Assignment »
When you return the material, keep every line exactly as it is and omit the pictures.

Provided records »
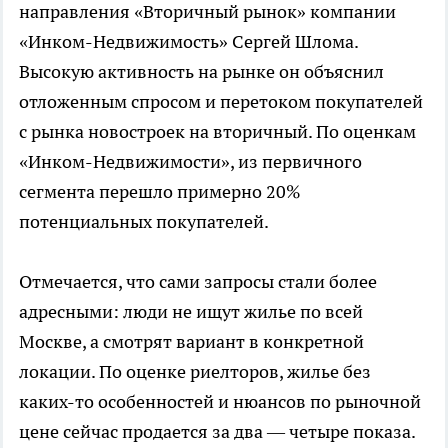
направления «Вторичный рынок» компании
«Инком-Недвижимость» Сергей Шлома.
Высокую активность на рынке он объяснил
отложенным спросом и перетоком покупателей
с рынка новостроек на вторичный. По оценкам
«Инком-Недвижимости», из первичного
сегмента перешло примерно 20%
потенциальных покупателей.
Отмечается, что сами запросы стали более
адресными: люди не ищут жилье по всей
Москве, а смотрят вариант в конкретной
локации. По оценке риелторов, жилье без
каких-то особенностей и нюансов по рыночной
цене сейчас продается за два — четыре показа.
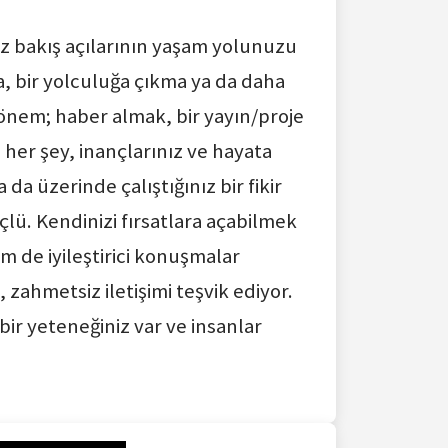
ız bakış açılarının yaşam yolunuzu
lma, bir yolculuğa çıkma ya da daha
dönem; haber almak, bir yayın/proje
 her şey, inançlarınız ve hayata
 da üzerinde çalıştığınız bir fikir
çlü. Kendinizi fırsatlara açabilmek
 de iyileştirici konuşmalar
, zahmetsiz iletişimi teşvik ediyor.
ir yeteneğiniz var ve insanlar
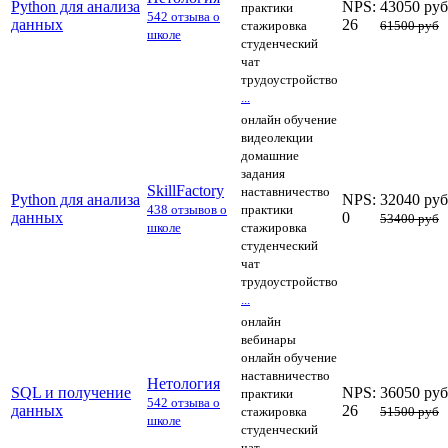
Python для анализа
NPS:
43050 руб
практики
542 отзыва о
данных
26
стажировка
61500 руб
школе
студенческий
чат
трудоустройство
...
онлайн обучение
видеолекции
домашние
задания
SkillFactory
наставничество
Python для анализа
NPS:
32040 руб
438 отзывов о
практики
данных
0
53400 руб
школе
стажировка
студенческий
чат
трудоустройство
...
онлайн
вебинары
онлайн обучение
наставничество
Нетология
SQL и получение
NPS:
36050 руб
практики
542 отзыва о
данных
26
стажировка
51500 руб
школе
студенческий
чат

Finished exercise »
направления «Вторичный рынок» компании
«Инком-Недвижимость» Сергей Шлома.
Высокую активность на рынке он объяснил
отложенным спросом и перетоком покупателей
с рынка новостроек на вторичный. По оценкам
«Инком-Недвижимости», из первичного
сегмента перешло примерно 20%
потенциальных покупателей.
Отмечается, что сами запросы стали более
адресными: люди не ищут жилье по всей
Москве, а смотрят вариант в конкретной
локации. По оценке риелторов, жилье без
каких-то особенностей и нюансов по рыночной
цене сейчас продается за два — четыре показа.
ız bakış açılarının yaşam yolunuzu
lma, bir yolculuğa çıkma ya da daha
dönem; haber almak, bir yayın/proje
 her şey, inançlarınız ve hayata
 da üzerinde çalıştığınız bir fikir
çlü. Kendinizi fırsatlara açabilmek
 de iyileştirici konuşmalar
, zahmetsiz iletişimi teşvik ediyor.
ir yeteneğiniz var ve insanlar
Python для анализа
NPS:
43050 руб
практики
542 отзыва о
данных
26
стажировка
61500 руб
школе
студенческий
чат
трудоустройство
...
онлайн обучение
видеолекции
домашние
задания
SkillFactory
наставничество
Python для анализа
NPS:
32040 руб
438 отзывов о
практики
данных
0
53400 руб
школе
стажировка
студенческий
чат
трудоустройство
...
онлайн
вебинары
онлайн обучение
наставничество
Нетология
SQL и получение
NPS:
36050 руб
практики
542 отзыва о
данных
26
стажировка
51500 руб
школе
студенческий
чат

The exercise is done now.